Work instructions: Output, verbatim and without pictures, the lines from the first line of the listing through the line containing "- **🔄 Переключение** - между профилями детей".

|---|

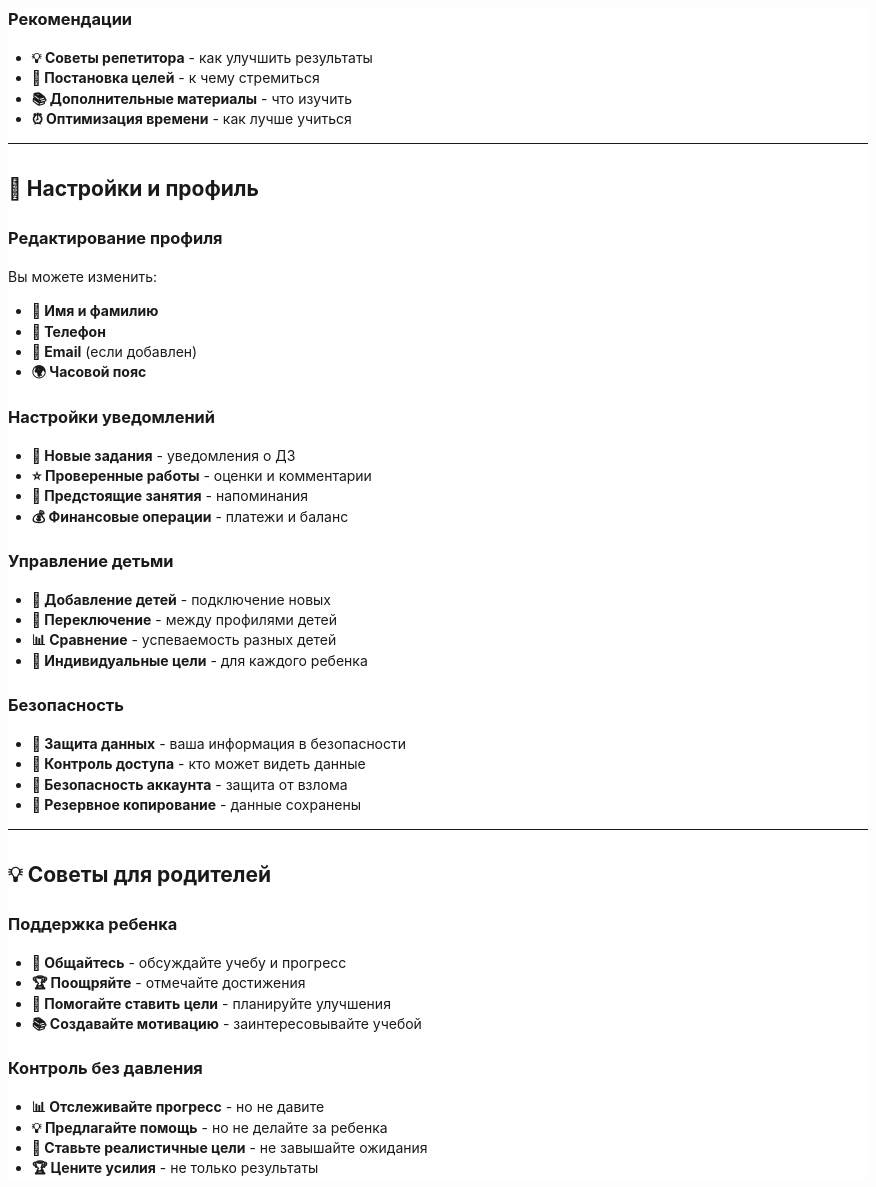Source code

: ### Рекомендации
- **💡 Советы репетитора** - как улучшить результаты
- **🎯 Постановка целей** - к чему стремиться
- **📚 Дополнительные материалы** - что изучить
- **⏰ Оптимизация времени** - как лучше учиться

---

## 🔧 Настройки и профиль

### Редактирование профиля
Вы можете изменить:
- **👤 Имя и фамилию**
- **📱 Телефон**
- **📧 Email** (если добавлен)
- **🌍 Часовой пояс**

### Настройки уведомлений
- **🔔 Новые задания** - уведомления о ДЗ
- **⭐️ Проверенные работы** - оценки и комментарии
- **📅 Предстоящие занятия** - напоминания
- **💰 Финансовые операции** - платежи и баланс

### Управление детьми
- **👶 Добавление детей** - подключение новых
- **🔄 Переключение** - между профилями детей
- **📊 Сравнение** - успеваемость разных детей
- **🎯 Индивидуальные цели** - для каждого ребенка

### Безопасность
- **🔐 Защита данных** - ваша информация в безопасности
- **👥 Контроль доступа** - кто может видеть данные
- **📱 Безопасность аккаунта** - защита от взлома
- **🔄 Резервное копирование** - данные сохранены

---

## 💡 Советы для родителей

### Поддержка ребенка
- **💬 Общайтесь** - обсуждайте учебу и прогресс
- **🏆 Поощряйте** - отмечайте достижения
- **🎯 Помогайте ставить цели** - планируйте улучшения
- **📚 Создавайте мотивацию** - заинтересовывайте учебой

### Контроль без давления
- **📊 Отслеживайте прогресс** - но не давите
- **💡 Предлагайте помощь** - но не делайте за ребенка
- **🎯 Ставьте реалистичные цели** - не завышайте ожидания
- **🏆 Цените усилия** - не только результаты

|---|

Response area:
Source code

: ### Рекомендации
- **💡 Советы репетитора** - как улучшить результаты
- **🎯 Постановка целей** - к чему стремиться
- **📚 Дополнительные материалы** - что изучить
- **⏰ Оптимизация времени** - как лучше учиться

---

## 🔧 Настройки и профиль

### Редактирование профиля
Вы можете изменить:
- **👤 Имя и фамилию**
- **📱 Телефон**
- **📧 Email** (если добавлен)
- **🌍 Часовой пояс**

### Настройки уведомлений
- **🔔 Новые задания** - уведомления о ДЗ
- **⭐️ Проверенные работы** - оценки и комментарии
- **📅 Предстоящие занятия** - напоминания
- **💰 Финансовые операции** - платежи и баланс

### Управление детьми
- **👶 Добавление детей** - подключение новых
- **🔄 Переключение** - между профилями детей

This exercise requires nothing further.